*** Opening Dataset records ***
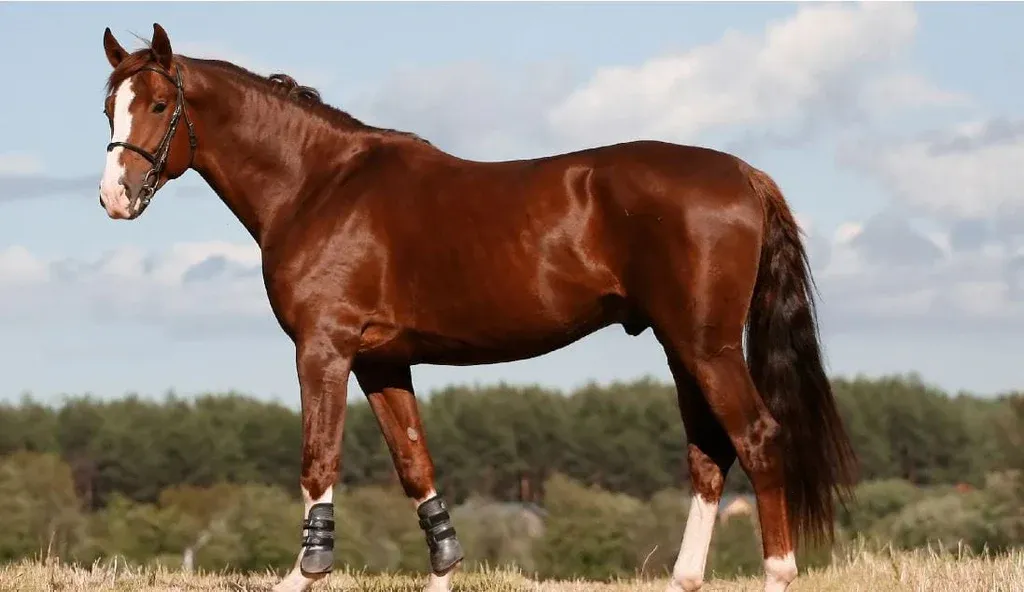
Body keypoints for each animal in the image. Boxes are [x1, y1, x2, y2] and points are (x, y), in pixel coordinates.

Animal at [96, 23, 857, 592]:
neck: (320, 185)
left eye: (159, 106)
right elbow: (415, 463)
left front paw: (304, 573)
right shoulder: (381, 362)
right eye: (109, 107)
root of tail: (745, 174)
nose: (114, 197)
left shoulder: (324, 348)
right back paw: (685, 578)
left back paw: (776, 573)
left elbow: (319, 457)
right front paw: (442, 571)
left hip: (708, 347)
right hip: (682, 347)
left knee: (756, 438)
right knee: (709, 452)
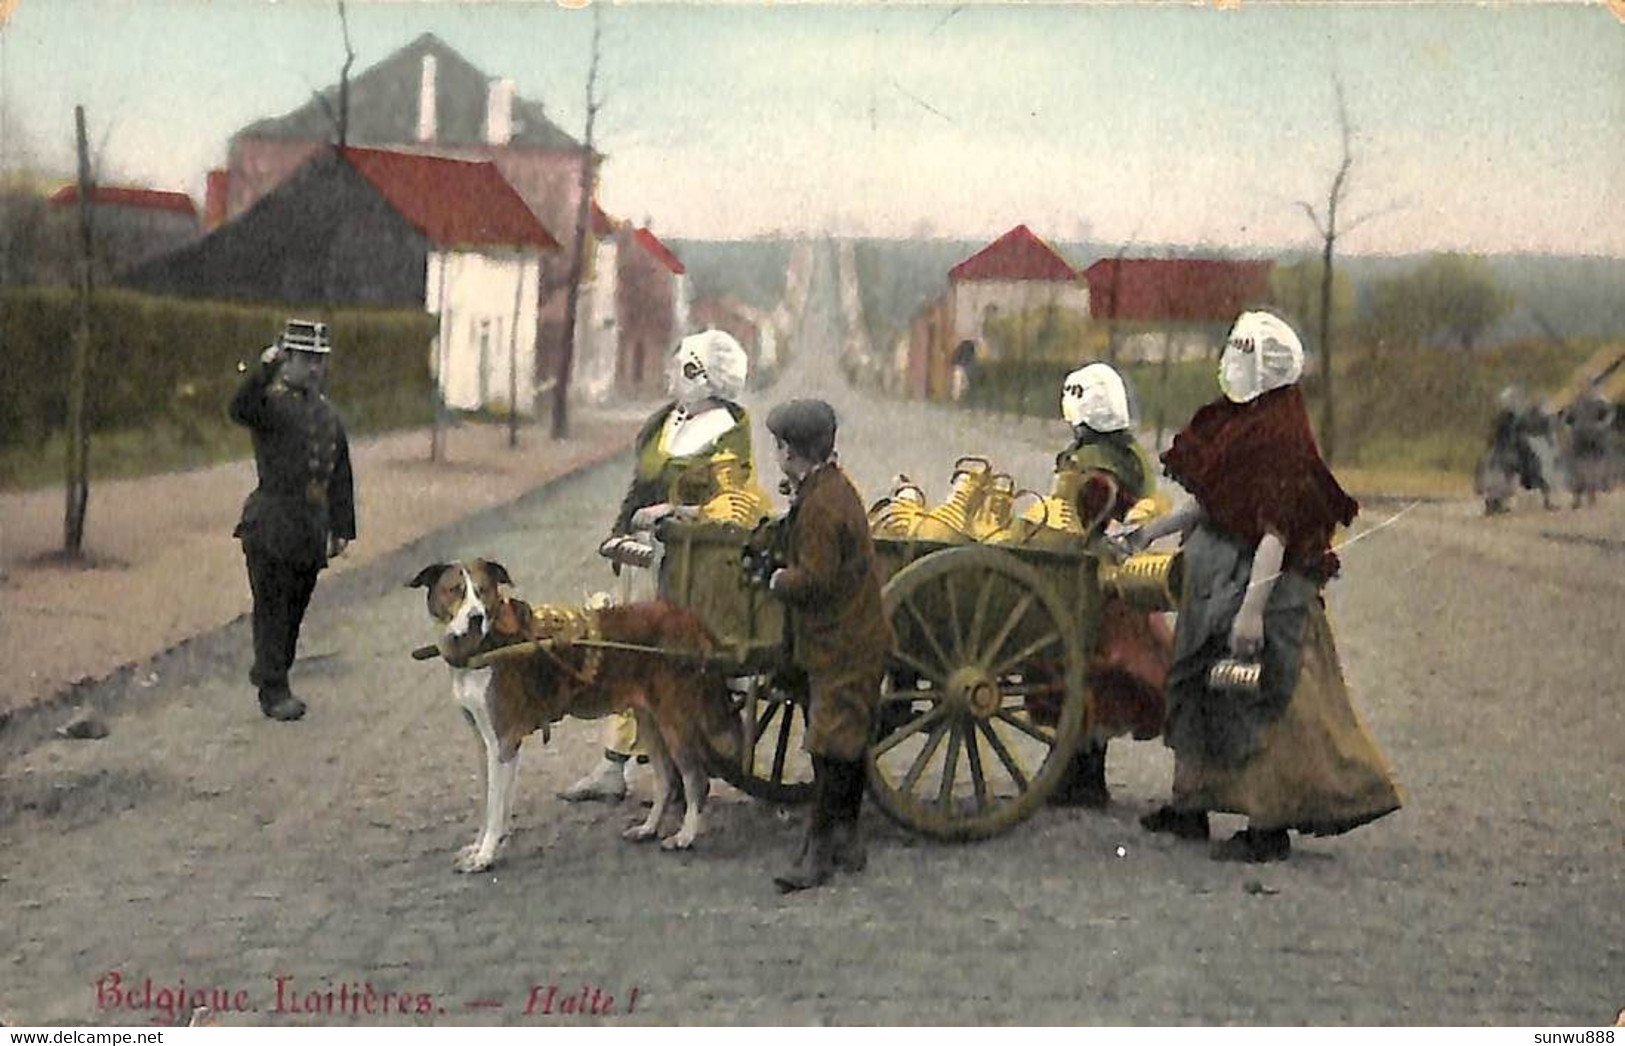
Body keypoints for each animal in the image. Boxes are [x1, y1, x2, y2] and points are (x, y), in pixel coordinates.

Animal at [406, 558, 744, 870]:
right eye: (455, 590)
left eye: (483, 591)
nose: (476, 618)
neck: (484, 647)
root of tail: (687, 618)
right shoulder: (483, 740)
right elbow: (489, 802)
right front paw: (480, 847)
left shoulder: (503, 743)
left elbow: (495, 806)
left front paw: (486, 854)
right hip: (649, 718)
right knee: (665, 779)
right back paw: (648, 828)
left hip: (675, 718)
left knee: (695, 779)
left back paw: (685, 836)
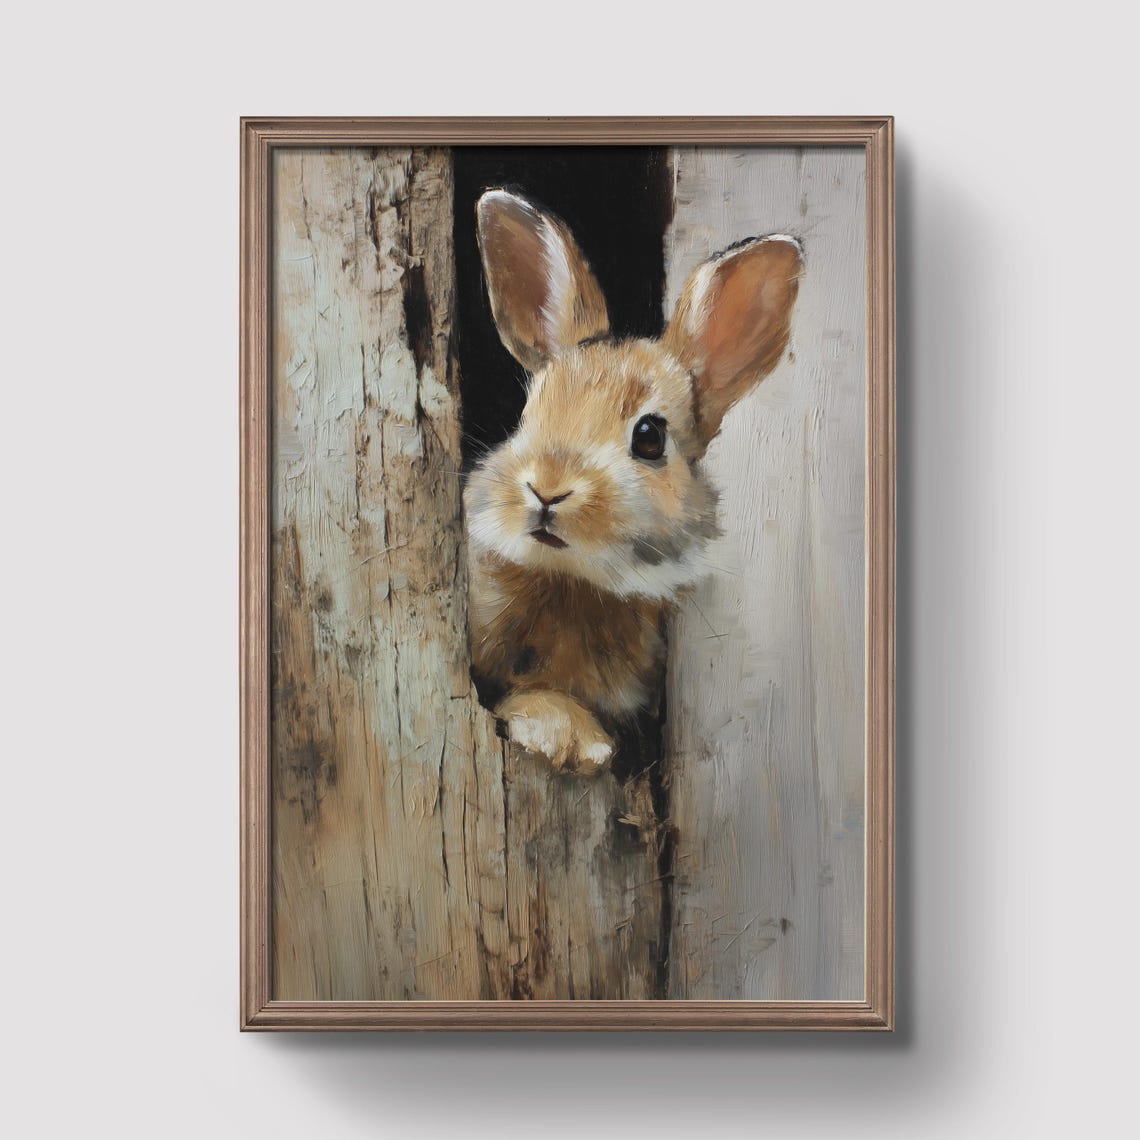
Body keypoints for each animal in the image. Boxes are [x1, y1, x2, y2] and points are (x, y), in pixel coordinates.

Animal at [464, 190, 803, 775]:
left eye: (649, 437)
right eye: (527, 413)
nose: (548, 488)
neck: (570, 581)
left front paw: (573, 739)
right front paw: (565, 736)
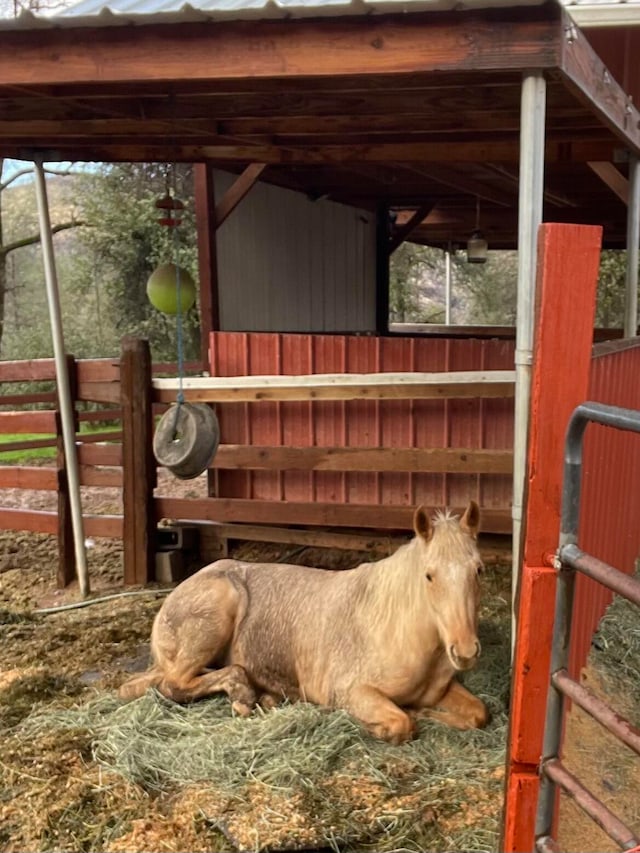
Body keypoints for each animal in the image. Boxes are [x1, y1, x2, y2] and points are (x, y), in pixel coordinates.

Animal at [120, 502, 488, 744]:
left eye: (478, 569)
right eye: (429, 575)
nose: (465, 651)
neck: (393, 629)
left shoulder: (441, 690)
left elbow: (478, 713)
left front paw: (428, 714)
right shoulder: (351, 690)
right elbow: (401, 723)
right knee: (174, 683)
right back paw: (244, 695)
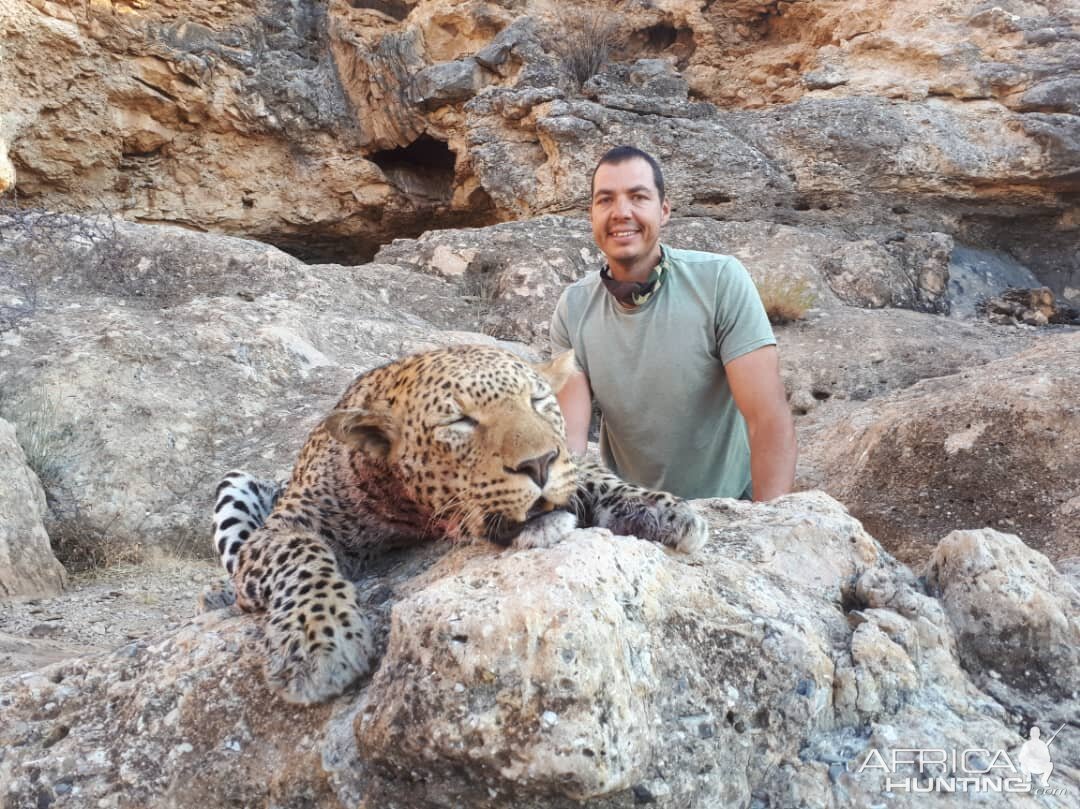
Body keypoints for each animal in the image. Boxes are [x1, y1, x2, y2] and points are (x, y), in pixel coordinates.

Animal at [210, 343, 708, 704]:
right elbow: (301, 552)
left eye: (538, 400)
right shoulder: (284, 527)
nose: (539, 463)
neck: (407, 508)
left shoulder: (574, 458)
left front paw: (662, 508)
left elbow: (594, 475)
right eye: (460, 421)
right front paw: (319, 642)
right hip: (233, 484)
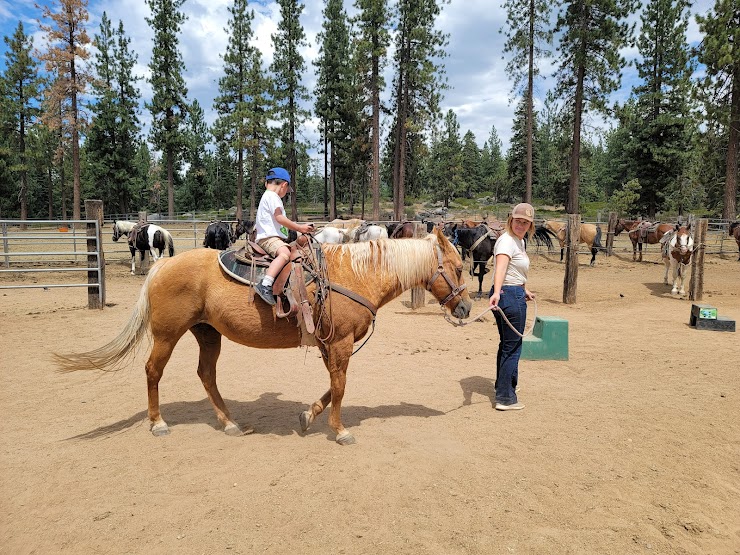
*** Closing Dataset records ***
Print each entry shown above with exact wording and no pictures.

Body keypoints for each animal in the image. Boxes are [x1, y1, x2, y2] and points are (x, y), in pixel coordinates.

Animal at [96, 23, 857, 592]:
neck: (320, 185)
left eye: (159, 106)
right elbow: (415, 463)
left front paw: (304, 573)
right shoulder: (381, 362)
right eye: (109, 107)
root of tail: (745, 174)
nose: (114, 197)
left shoulder: (324, 348)
right back paw: (685, 578)
left back paw: (776, 573)
left elbow: (319, 457)
right front paw: (442, 571)
left hip: (708, 347)
right hip: (682, 347)
left knee: (756, 438)
right knee: (709, 452)
Body keypoints for each animal in the image. Boxes are [x1, y1, x2, y2] and points are (x, y), in pixel coordinates.

Animal at [406, 558, 744, 870]:
right eye: (455, 590)
left eye: (483, 591)
nose: (476, 618)
neck: (484, 647)
root of tail: (687, 618)
right shoulder: (483, 740)
right elbow: (489, 802)
right front paw: (480, 847)
left shoulder: (503, 743)
left elbow: (495, 806)
left front paw: (486, 854)
right hip: (649, 718)
right knee: (665, 779)
right back paw: (648, 828)
left hip: (675, 718)
left knee: (695, 779)
left back paw: (685, 836)
Body keypoints for each animal in the image. Boxes are [x1, y1, x2, y2] and points are (x, y), in pixel coordinates.

Animal at [464, 190, 803, 775]:
left eye: (649, 437)
right eye: (527, 413)
nose: (548, 488)
neck: (570, 581)
left front paw: (573, 739)
right front paw: (565, 736)
Body keypoints for each animal in the image. Boxes are [x1, y1, x2, y2] and points are (x, y), in pixel coordinates.

Animal at [120, 502, 488, 744]:
left eye: (478, 569)
right eye: (429, 575)
nose: (465, 651)
neck: (393, 629)
left shoulder: (441, 690)
left elbow: (478, 713)
left front paw: (428, 714)
right shoulder: (351, 690)
right elbow: (401, 723)
right knee: (174, 683)
right back paw: (244, 695)
Body keypoints for each animal in the image. Boxes are [x1, y1, x2, y2] and points are (x, y), in pixel coordinates.

Animal at [210, 343, 708, 704]:
right elbow: (301, 552)
left eye: (538, 400)
right shoulder: (284, 527)
nose: (539, 463)
neck: (407, 508)
left shoulder: (574, 458)
left front paw: (662, 508)
left elbow: (594, 475)
right eye: (460, 421)
right front paw: (319, 642)
right hip: (233, 484)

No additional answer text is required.